ALTINTAS N. I., CETIN S., Dogru A. H., Oguztuzun H.

IEEE TRANSACTIONS ON SOFTWARE ENGINEERING, vol.38, no.6, pp.1376-1402, 2012 (SCI-Expanded) identifier identifier

  • Publication Type: Article / Article
  • Volume: 38 Issue: 6
  • Publication Date: 2012
  • Doi Number: 10.1109/tse.2011.109
  • Journal Indexes: Science Citation Index Expanded (SCI-EXPANDED), Scopus
  • Page Numbers: pp.1376-1402
  • Keywords: Asset modeling, domain-specific kits, feature models, reuse, software asset, software product lines, VARIABILITY MANAGEMENT, REUSE, LANGUAGE
  • Middle East Technical University Affiliated: Yes


Software Product Line Engineering (SPLE) is a prominent paradigm for the assembly of a family of products using product line core assets. The modeling of software assets that together form the actual products is critical for achieving the strategic benefits of Software Product Lines (SPLs). We propose a feature-based approach to software asset modeling based on abstractions provided by Domain-Specific Kits (DSKs).
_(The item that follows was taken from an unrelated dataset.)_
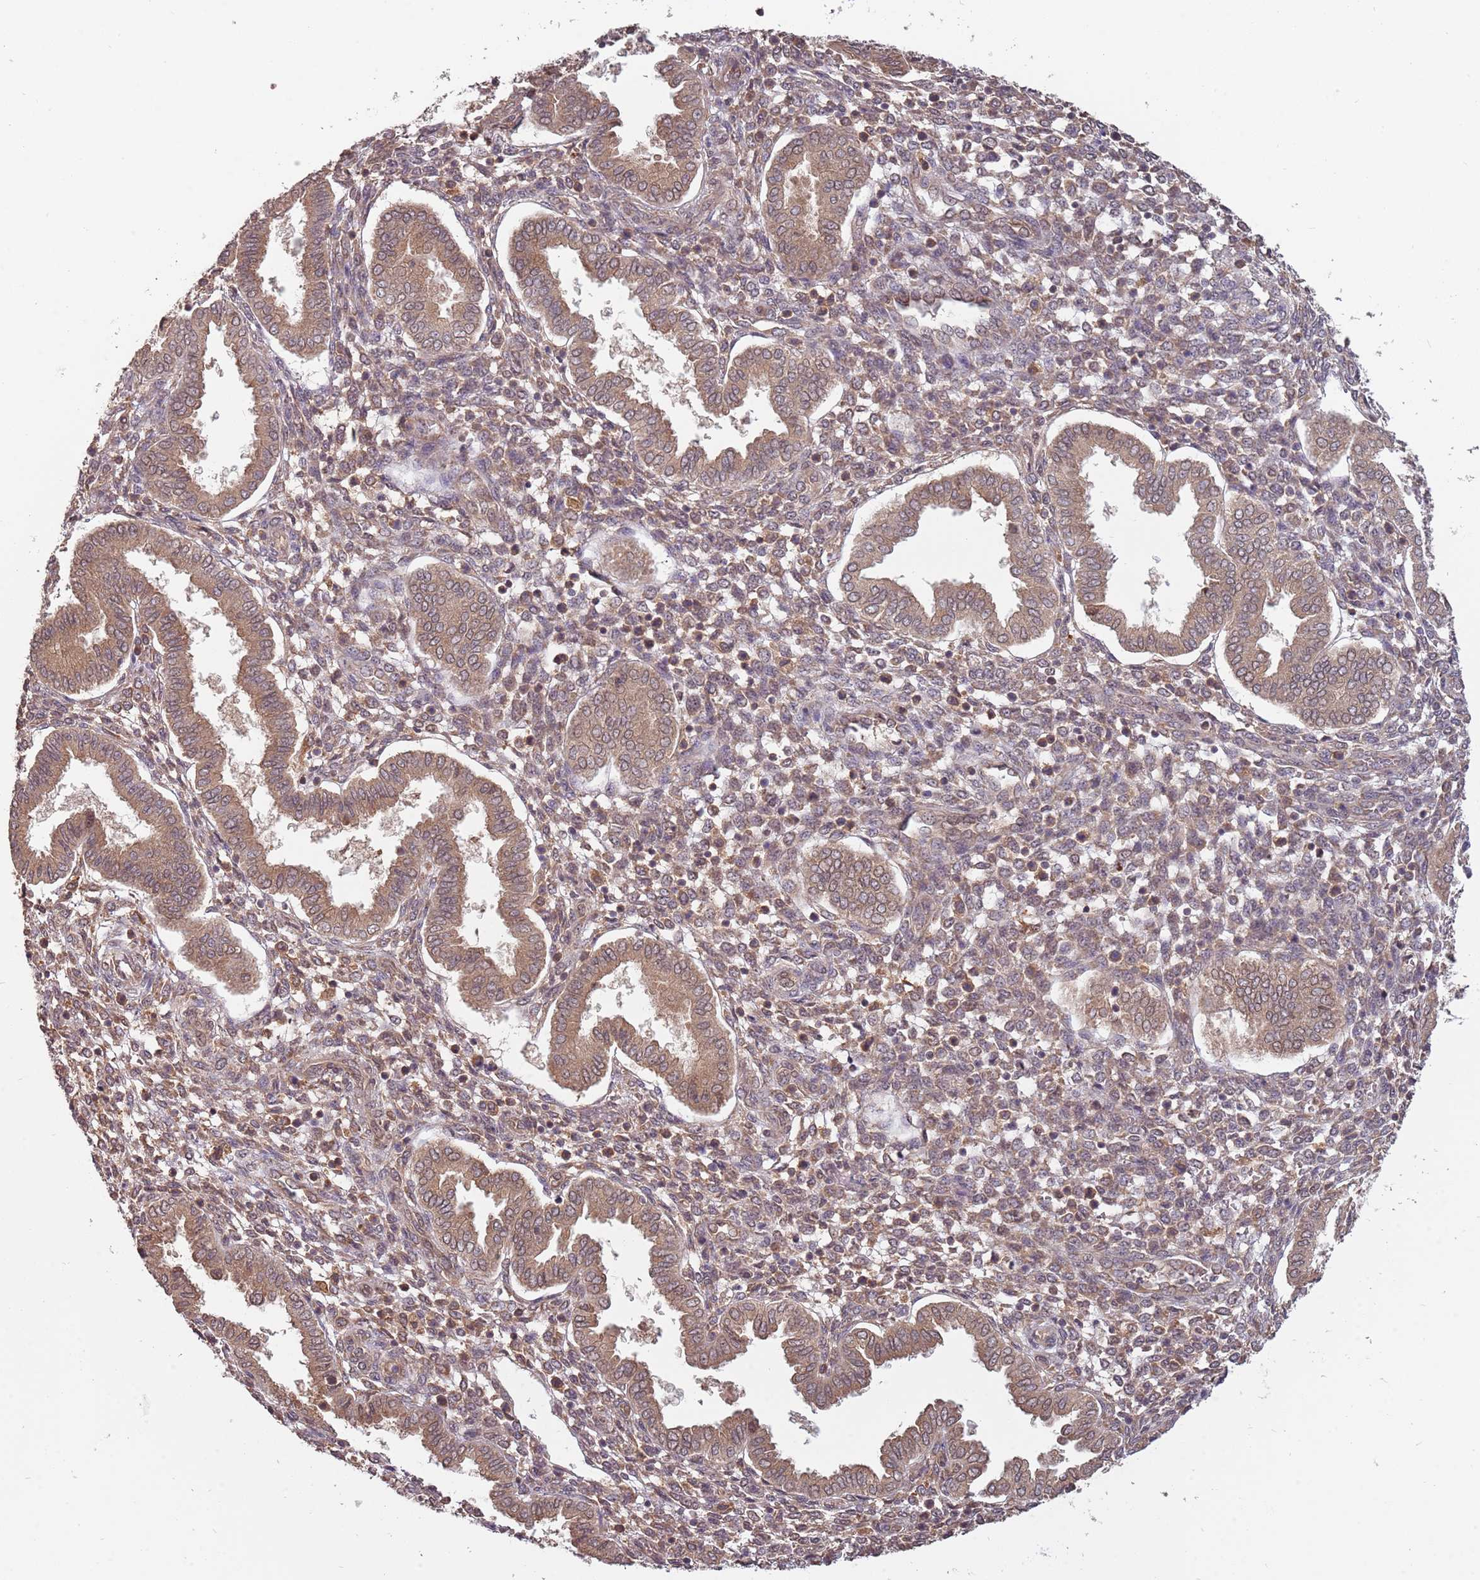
{"staining": {"intensity": "moderate", "quantity": "25%-75%", "location": "cytoplasmic/membranous"}, "tissue": "endometrium", "cell_type": "Cells in endometrial stroma", "image_type": "normal", "snomed": [{"axis": "morphology", "description": "Normal tissue, NOS"}, {"axis": "topography", "description": "Endometrium"}], "caption": "Immunohistochemical staining of normal endometrium demonstrates moderate cytoplasmic/membranous protein staining in about 25%-75% of cells in endometrial stroma.", "gene": "USP32", "patient": {"sex": "female", "age": 24}}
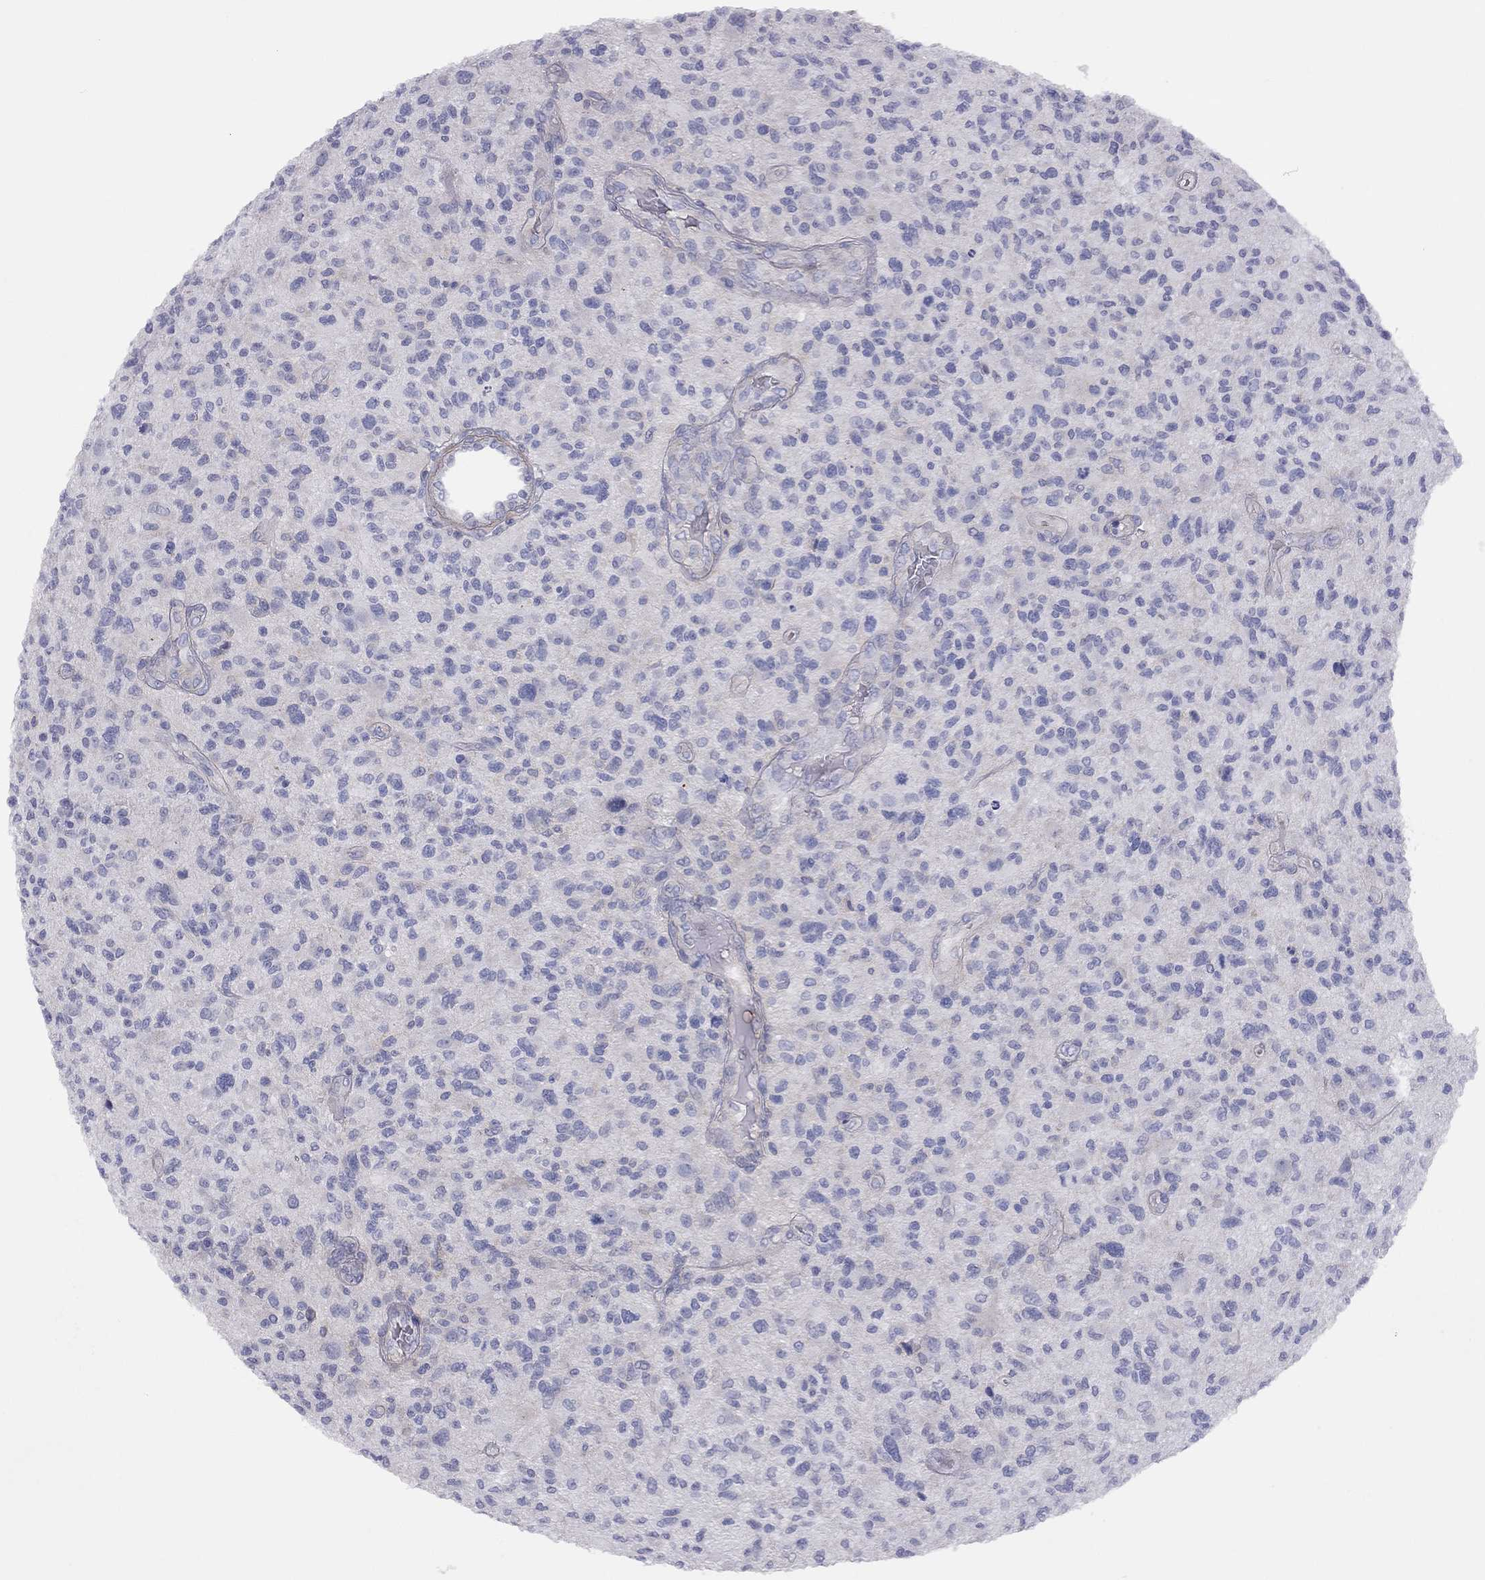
{"staining": {"intensity": "negative", "quantity": "none", "location": "none"}, "tissue": "glioma", "cell_type": "Tumor cells", "image_type": "cancer", "snomed": [{"axis": "morphology", "description": "Glioma, malignant, High grade"}, {"axis": "topography", "description": "Brain"}], "caption": "Tumor cells show no significant expression in glioma.", "gene": "ADCYAP1", "patient": {"sex": "male", "age": 47}}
This approach involves a software Asset Metamodel (AMM) used to derive Asset Modeling Languages (AMLs) that define reusable software assets in domain-specific terms. The approach also prescribes a roadmap for modeling these software assets in conjunction with the product line reference architecture. Asset capabilities can be modeled using feature diagrams as the external views of the software assets. Internal views can be expressed in terms of Domain-Specific Artifacts (DSAs) with Variability Points (VPs), where the domain-specific artifacts are created using Domain-Specific Kits. This approach produces loosely coupled and highly cohesive software assets that are reusable for multiple product lines. The approach is validated by assessing software asset reuse in two different product lines in the finance domain. We also evaluated the productivity gains in large-scale complex projects, and found that the approach yielded a significant reduction in the total project effort.